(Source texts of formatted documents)
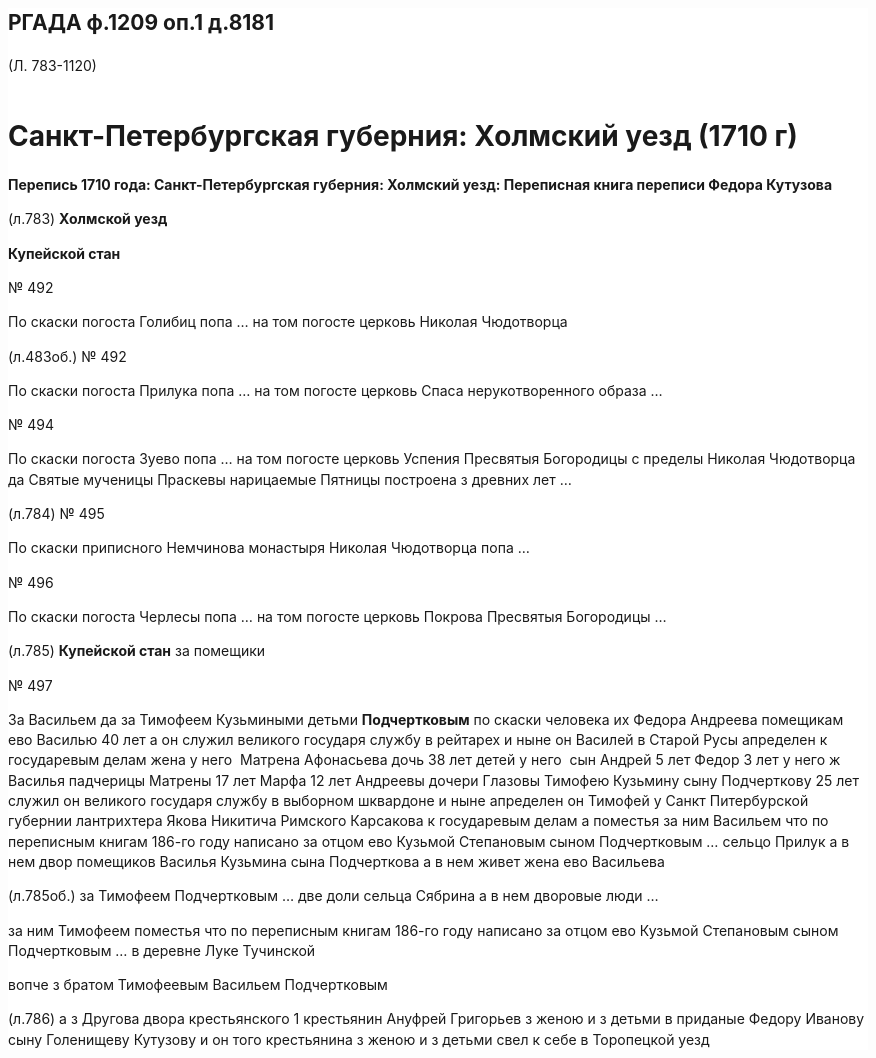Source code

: 
## РГАДА ф.1209 оп.1 д.8181 
(Л. 783-1120)

# Санкт-Петербургская губерния: Холмский уезд (1710 г)

**Перепись 1710 года: Санкт-Петербургская губерния: Холмский уезд: Переписная книга переписи Федора Кутузова**

(л.783) **Холмской уезд**

**Купейской стан**

№ 492

По скаски погоста Голибиц попа … на том погосте церковь Николая Чюдотворца

(л.483об.) № 492

По скаски погоста Прилука попа … на том погосте церковь Спаса нерукотворенного образа …

№ 494

По скаски погоста Зуево попа … на том погосте церковь Успения Пресвятыя Богородицы с пределы Николая Чюдотворца да Святые мученицы Праскевы нарицаемые Пятницы построена з древних лет …

(л.784) № 495

По скаски приписного Немчинова монастыря Николая Чюдотворца попа …

№ 496

По скаски погоста Черлесы попа … на том погосте церковь Покрова Пресвятыя Богородицы …

(л.785) **Купейской стан** за помещики

№ 497

За Васильем да за Тимофеем Кузьмиными детьми **Подчертковым** по скаски человека их Федора Андреева помещикам ево Василью 40 лет а он служил великого государя службу в рейтарех и ныне он Василей в Старой Русы апределен к государевым делам жена у него  Матрена Афонасьева дочь 38 лет детей у него  сын Андрей 5 лет Федор 3 лет у него ж Василья падчерицы Матрены 17 лет Марфа 12 лет Андреевы дочери Глазовы Тимофею Кузьмину сыну Подчерткову 25 лет служил он великого государя службу в выборном шквардоне и ныне апределен он Тимофей у Санкт Питербурской губернии лантрихтера Якова Никитича Римского Карсакова к государевым делам а поместья за ним Васильем что по переписным книгам 186-го году написано за отцом ево Кузьмой Степановым сыном Подчертковым … сельцо Прилук а в нем двор помещиков Василья Кузьмина сына Подчерткова а в нем живет жена ево Васильева

(л.785об.) за Тимофеем Подчертковым … две доли сельца Сябрина а в нем дворовые люди …

за ним Тимофеем поместья что по переписным книгам 186-го году написано за отцом ево Кузьмой Степановым сыном Подчертковым … в деревне Луке Тучинской

вопче з братом Тимофеевым Васильем Подчертковым

(л.786) а з Другова двора крестьянского 1 крестьянин Ануфрей Григорьев з женою и з детьми в приданые Федору Иванову сыну Голенищеву Кутузову и он того крестьянина з женою и з детьми свел к себе в Торопецкой уезд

**WORK REQUEST**
Could you return every line from the entries above in which the string "Холмский" occurs?

**YOUR SOLUTION**
# Санкт-Петербургская губерния: Холмский уезд (1710 г)
**Перепись 1710 года: Санкт-Петербургская губерния: Холмский уезд: Переписная книга переписи Федора Кутузова**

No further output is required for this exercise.